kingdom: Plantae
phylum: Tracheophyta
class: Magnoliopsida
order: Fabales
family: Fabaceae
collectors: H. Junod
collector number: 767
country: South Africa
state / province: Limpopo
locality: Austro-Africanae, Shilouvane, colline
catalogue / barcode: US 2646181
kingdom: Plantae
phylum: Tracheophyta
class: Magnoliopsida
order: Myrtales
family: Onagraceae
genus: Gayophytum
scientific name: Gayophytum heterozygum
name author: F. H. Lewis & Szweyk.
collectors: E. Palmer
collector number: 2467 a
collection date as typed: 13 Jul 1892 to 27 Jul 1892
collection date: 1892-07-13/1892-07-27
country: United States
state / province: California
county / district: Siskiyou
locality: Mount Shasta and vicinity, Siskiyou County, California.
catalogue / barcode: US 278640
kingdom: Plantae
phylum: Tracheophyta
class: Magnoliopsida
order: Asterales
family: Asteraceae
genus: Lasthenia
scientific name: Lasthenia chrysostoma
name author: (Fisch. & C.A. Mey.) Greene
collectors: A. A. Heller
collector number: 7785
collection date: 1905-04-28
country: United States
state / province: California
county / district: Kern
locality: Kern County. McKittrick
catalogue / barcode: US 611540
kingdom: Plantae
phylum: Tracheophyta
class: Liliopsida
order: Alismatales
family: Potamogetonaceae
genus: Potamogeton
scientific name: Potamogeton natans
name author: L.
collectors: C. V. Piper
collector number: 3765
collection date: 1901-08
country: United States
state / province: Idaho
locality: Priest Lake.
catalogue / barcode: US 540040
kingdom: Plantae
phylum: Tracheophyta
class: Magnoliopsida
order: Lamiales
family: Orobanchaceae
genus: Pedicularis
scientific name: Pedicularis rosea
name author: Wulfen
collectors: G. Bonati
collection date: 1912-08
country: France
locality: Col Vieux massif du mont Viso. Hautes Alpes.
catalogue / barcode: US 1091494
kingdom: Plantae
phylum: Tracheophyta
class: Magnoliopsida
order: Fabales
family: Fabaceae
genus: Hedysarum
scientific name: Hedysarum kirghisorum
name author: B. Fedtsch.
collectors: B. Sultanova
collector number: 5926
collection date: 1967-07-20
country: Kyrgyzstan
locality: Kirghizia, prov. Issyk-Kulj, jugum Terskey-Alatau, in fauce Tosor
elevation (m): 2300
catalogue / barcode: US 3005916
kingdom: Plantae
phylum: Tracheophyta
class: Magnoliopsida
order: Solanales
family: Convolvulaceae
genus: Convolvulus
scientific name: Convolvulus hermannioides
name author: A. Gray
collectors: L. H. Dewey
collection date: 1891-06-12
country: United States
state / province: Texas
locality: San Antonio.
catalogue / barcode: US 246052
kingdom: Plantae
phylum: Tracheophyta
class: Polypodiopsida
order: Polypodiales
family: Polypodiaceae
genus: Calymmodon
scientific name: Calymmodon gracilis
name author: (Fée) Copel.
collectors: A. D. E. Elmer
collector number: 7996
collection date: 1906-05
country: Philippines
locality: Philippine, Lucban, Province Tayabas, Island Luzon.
.....
Retype all of the data above line for line, keeping every character as it appears.

kingdom: Plantae
phylum: Tracheophyta
class: Magnoliopsida
order: Fabales
family: Fabaceae
collectors: H. Junod
collector number: 767
country: South Africa
state / province: Limpopo
locality: Austro-Africanae, Shilouvane, colline
catalogue / barcode: US 2646181
kingdom: Plantae
phylum: Tracheophyta
class: Magnoliopsida
order: Myrtales
family: Onagraceae
genus: Gayophytum
scientific name: Gayophytum heterozygum
name author: F. H. Lewis & Szweyk.
collectors: E. Palmer
collector number: 2467 a
collection date as typed: 13 Jul 1892 to 27 Jul 1892
collection date: 1892-07-13/1892-07-27
country: United States
state / province: California
county / district: Siskiyou
locality: Mount Shasta and vicinity, Siskiyou County, California.
catalogue / barcode: US 278640
kingdom: Plantae
phylum: Tracheophyta
class: Magnoliopsida
order: Asterales
family: Asteraceae
genus: Lasthenia
scientific name: Lasthenia chrysostoma
name author: (Fisch. & C.A. Mey.) Greene
collectors: A. A. Heller
collector number: 7785
collection date: 1905-04-28
country: United States
state / province: California
county / district: Kern
locality: Kern County. McKittrick
catalogue / barcode: US 611540
kingdom: Plantae
phylum: Tracheophyta
class: Liliopsida
order: Alismatales
family: Potamogetonaceae
genus: Potamogeton
scientific name: Potamogeton natans
name author: L.
collectors: C. V. Piper
collector number: 3765
collection date: 1901-08
country: United States
state / province: Idaho
locality: Priest Lake.
catalogue / barcode: US 540040
kingdom: Plantae
phylum: Tracheophyta
class: Magnoliopsida
order: Lamiales
family: Orobanchaceae
genus: Pedicularis
scientific name: Pedicularis rosea
name author: Wulfen
collectors: G. Bonati
collection date: 1912-08
country: France
locality: Col Vieux massif du mont Viso. Hautes Alpes.
catalogue / barcode: US 1091494
kingdom: Plantae
phylum: Tracheophyta
class: Magnoliopsida
order: Fabales
family: Fabaceae
genus: Hedysarum
scientific name: Hedysarum kirghisorum
name author: B. Fedtsch.
collectors: B. Sultanova
collector number: 5926
collection date: 1967-07-20
country: Kyrgyzstan
locality: Kirghizia, prov. Issyk-Kulj, jugum Terskey-Alatau, in fauce Tosor
elevation (m): 2300
catalogue / barcode: US 3005916
kingdom: Plantae
phylum: Tracheophyta
class: Magnoliopsida
order: Solanales
family: Convolvulaceae
genus: Convolvulus
scientific name: Convolvulus hermannioides
name author: A. Gray
collectors: L. H. Dewey
collection date: 1891-06-12
country: United States
state / province: Texas
locality: San Antonio.
catalogue / barcode: US 246052
kingdom: Plantae
phylum: Tracheophyta
class: Polypodiopsida
order: Polypodiales
family: Polypodiaceae
genus: Calymmodon
scientific name: Calymmodon gracilis
name author: (Fée) Copel.
collectors: A. D. E. Elmer
collector number: 7996
collection date: 1906-05
country: Philippines
locality: Philippine, Lucban, Province Tayabas, Island Luzon.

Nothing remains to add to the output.